The S&P 500’s big jump amid last week’s “epic rallies” for stocks and bonds was partly due to interest rate-sensitive sectors extending the breadth of the index’s gains and putting it on track for a year-end rally, it said Yardeni Research.
“All 11 sectors gained ground last week, many having their best week in nearly a year,” Yardeni analysts led by president and chief investment strategist Ed Yardeni said in a note Monday. “We believe the stock market correction is over and the S&P 500 is back on track to end the year at 4,600.”
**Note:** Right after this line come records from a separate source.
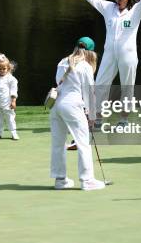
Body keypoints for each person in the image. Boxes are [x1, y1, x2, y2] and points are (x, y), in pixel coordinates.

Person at [50, 37, 106, 191]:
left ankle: (60, 180)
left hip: (56, 105)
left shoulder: (62, 61)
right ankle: (87, 181)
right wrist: (92, 116)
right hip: (72, 105)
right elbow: (89, 92)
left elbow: (58, 81)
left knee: (58, 143)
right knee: (83, 143)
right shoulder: (86, 66)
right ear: (90, 52)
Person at [0, 54, 19, 140]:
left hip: (8, 104)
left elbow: (14, 90)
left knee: (10, 118)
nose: (2, 71)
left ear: (8, 68)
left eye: (4, 69)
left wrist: (13, 101)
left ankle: (13, 132)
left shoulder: (11, 79)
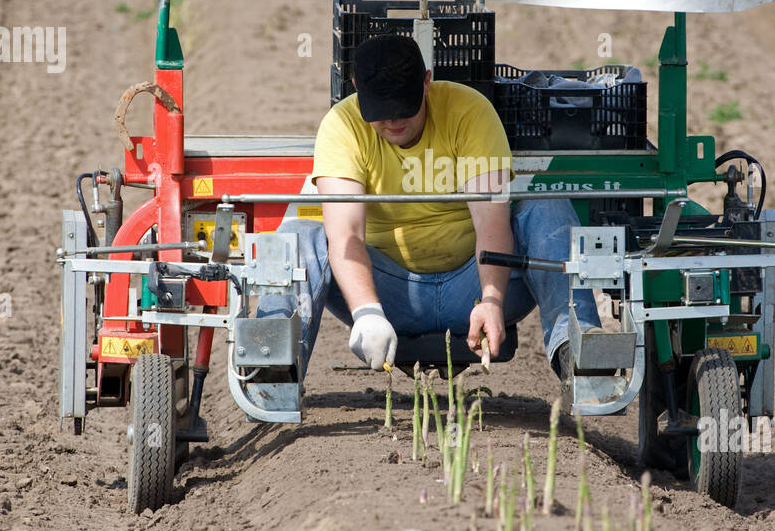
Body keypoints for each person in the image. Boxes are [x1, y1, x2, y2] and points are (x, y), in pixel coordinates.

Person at [256, 33, 600, 404]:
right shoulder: (342, 126)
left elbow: (491, 221)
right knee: (300, 231)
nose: (392, 120)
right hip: (388, 292)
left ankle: (579, 352)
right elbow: (347, 235)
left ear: (426, 81)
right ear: (356, 88)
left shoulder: (469, 111)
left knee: (548, 206)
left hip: (473, 284)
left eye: (404, 107)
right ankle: (273, 360)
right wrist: (368, 313)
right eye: (380, 111)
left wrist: (491, 300)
U.S. stocks were down on Monday afternoon, with the S&P 500 index SPX slipping slightly to around 4,353 after posting its biggest weekly percentage gain since November 2022 last week. After a group of seven so-called Big Tech stocks fueled the S&P 500’s rally well into 2023, investors are watching for signs that the breadth of the market gauge is widening as it rises.
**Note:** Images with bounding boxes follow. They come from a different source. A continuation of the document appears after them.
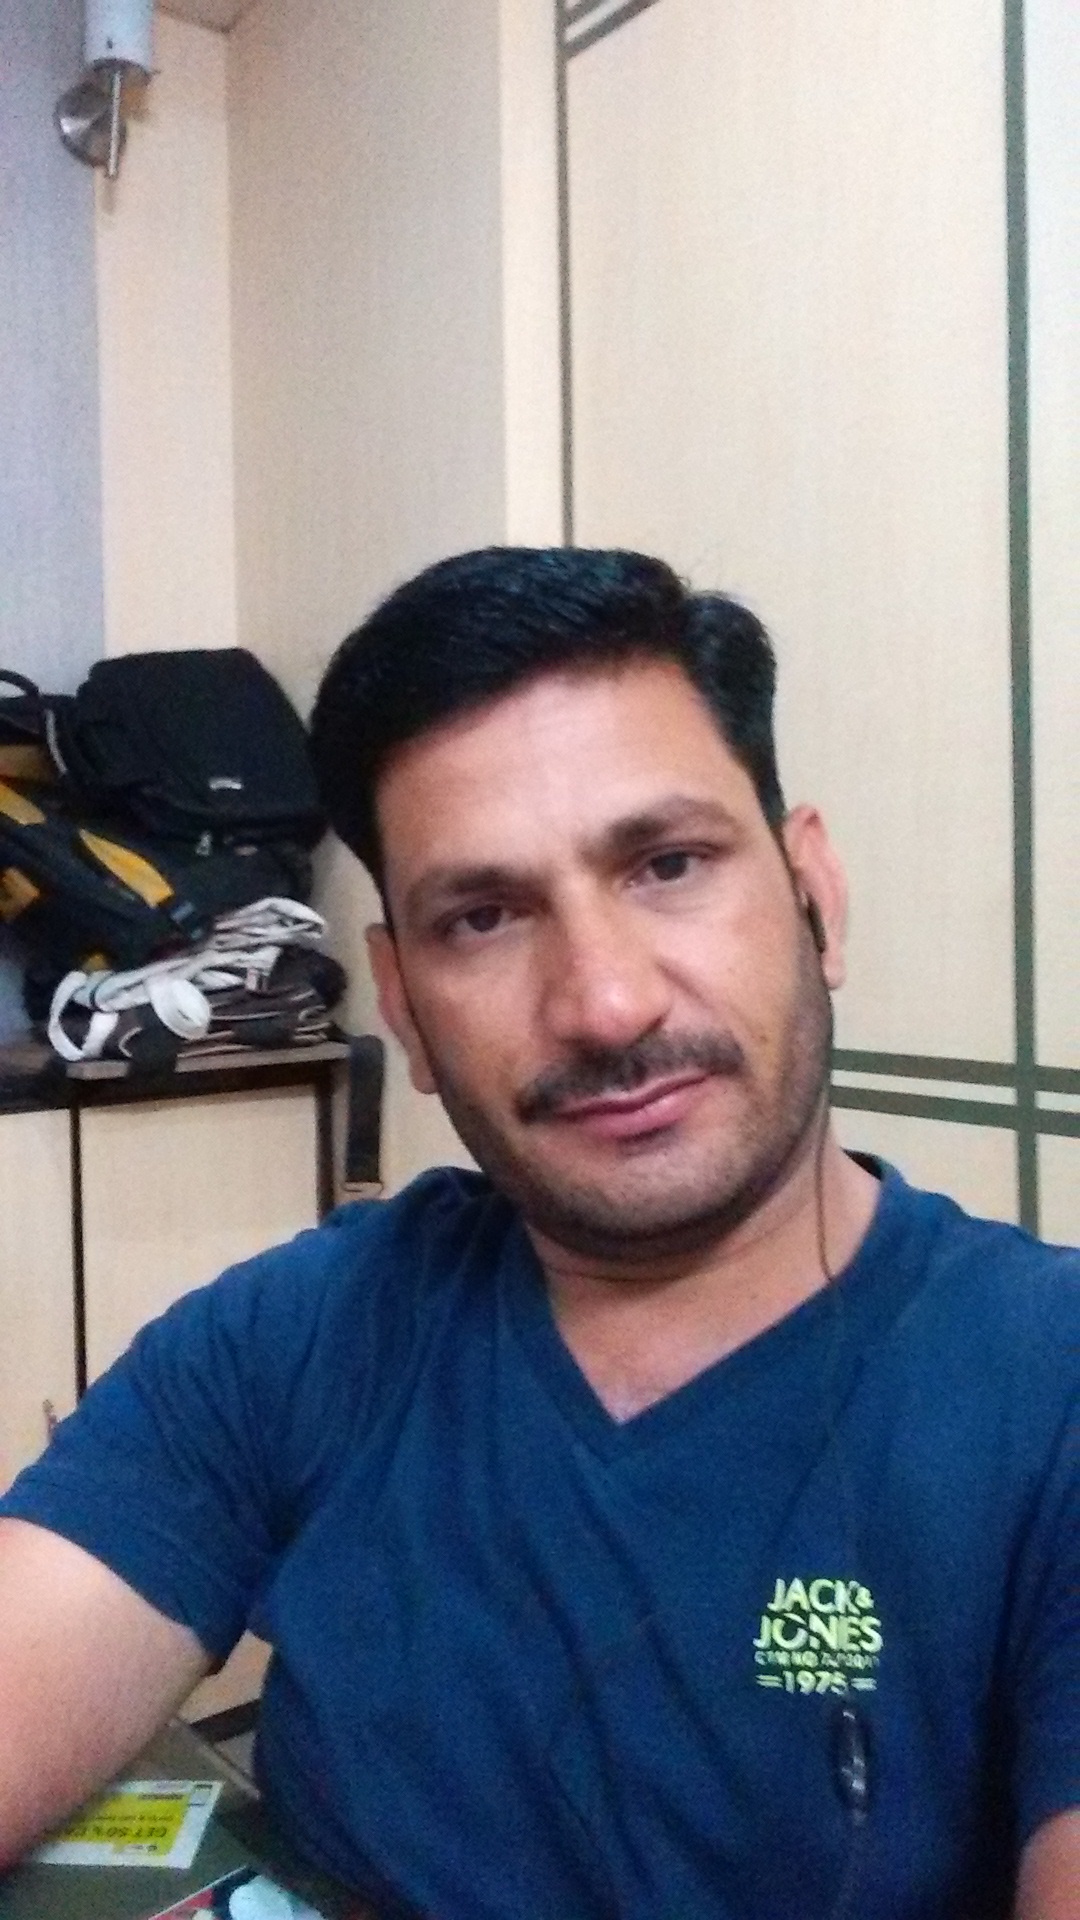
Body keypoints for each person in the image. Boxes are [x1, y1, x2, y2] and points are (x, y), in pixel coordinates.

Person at [0, 546, 1077, 1919]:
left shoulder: (1047, 1387)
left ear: (816, 895)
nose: (605, 1004)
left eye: (668, 864)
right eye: (484, 917)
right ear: (404, 1003)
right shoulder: (296, 1337)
“The plunge in bond yields has pushed up the valuation metrics of technology stocks as well as more traditionally interest rate-sensitive stocks,” Yardeni analysts said of last week’s rally.
Real estate was the best-performing sector in the S&P 500 last week, rising 8.5%, while financials and consumer discretionary saw the second-biggest gains, according to the company’s release.
How the S&P 500 sectors performed last week
S&P 500 sector | %Perfomance |
Property | 8.5 |
Finance | 7.4 |
Consumer discretion | 7.2 |
Information technology | 6.8 |
Communication Services | 6.5 |
Industry | 5.3 |
Utilities | 5.2 |
materials | 5.1 |
Healthcare | 3.5 |
Staple food | 3.2 |
energy | 2.3 |
Source: Note from Yardeni Research |
Read: Homebuilding ETFs rose sharply, outpacing the Dow’s big gains
The U.S. stock market’s sharp rise last week saw the S&P 500 SPX, Dow Jones Industrial Average DJIA and Nasdaq Composite COMP post a strong start to November after the indices fell for the past three consecutive months.
“From August to October, investors were unsettled by the rise in the 10-year US Treasury yield from 3.96% on July 31 to 5.00% a week ago,” Yardeni analysts said.
U.S. stock prices generally rose last week as Treasury yields fell, according to Dow Jones Market Data. The 10-year Treasury rate experienced its biggest weekly decline since March, reaching 4.557% on Friday based on levels as of 3 p.m. Eastern Time, according to Dow Jones Market Data.
Last week’s “epic” rally in the bond market sent the 10-year Treasury yield “down to a more comfortable range of 5.00%,” Yardeni analysts wrote. They said the move was “fueled by mildly optimistic economic news, which appears to have sparked a massive short-covering rally among bears and a buying panic among bulls.”
The 10-year Treasury yield BX:TMUBMUSD10Y was trading higher at around 4.65% at last check on Monday, according to FactSet data. Bond yields and prices move in opposite directions.
Meanwhile, “the stock market appears to be following the classic seasonal year-end weakness script in September and October, setting the stage for a Santa Claus rally,” analysts said.
See: Dow posts best week since October 2022 as stocks rise following soft jobs report
The S&P 500 gained 5.9% last week, with the index real estate XX:SP500.60, financials XX:SP500.40, consumer discretionary XX:SP500.25, technology XX:SP500.45 and communications services XX:SP500, 50 All sectors outperformed the broader index over the same period.
Big Tech in 2023
Meanwhile, the S&P 500 sectors that have performed best so far in 2023 are communications services, technology and consumer discretionary, each with huge double-digit gains.
Big Tech stocks, which include seven giant companies from all three of these sectors, are heavily weighted in the S&P 500 index.
The chip manufacturer Nvidia Corp. NVDA, +1.66% is posting by far the biggest gains among Big Tech stocks in 2023. Shares of the technology company, with a market valuation of more than $1 trillion, are up more than 208% so far this year in Monday afternoon trading, according to FactSet data.
The next biggest stock gains in 2023 in Big Tech come from Facebook parent Meta Platforms Inc. META, +0.38%, which has risen about 162%, followed by Tesla Inc. TSLA, -0. 31%, whose shares are up about 75%, and then Amazon.com Inc.’s AMZN, +0.82% up about 66%, according to FactSet data, at last check.
But real estate and financials, the two most important sectors of the S&P 500 in last week’s rally, remain in the red so far in 2023, with each sector falling as of Monday afternoon. In contrast, the S&P 500 is up more than 13% this year based on afternoon trading levels.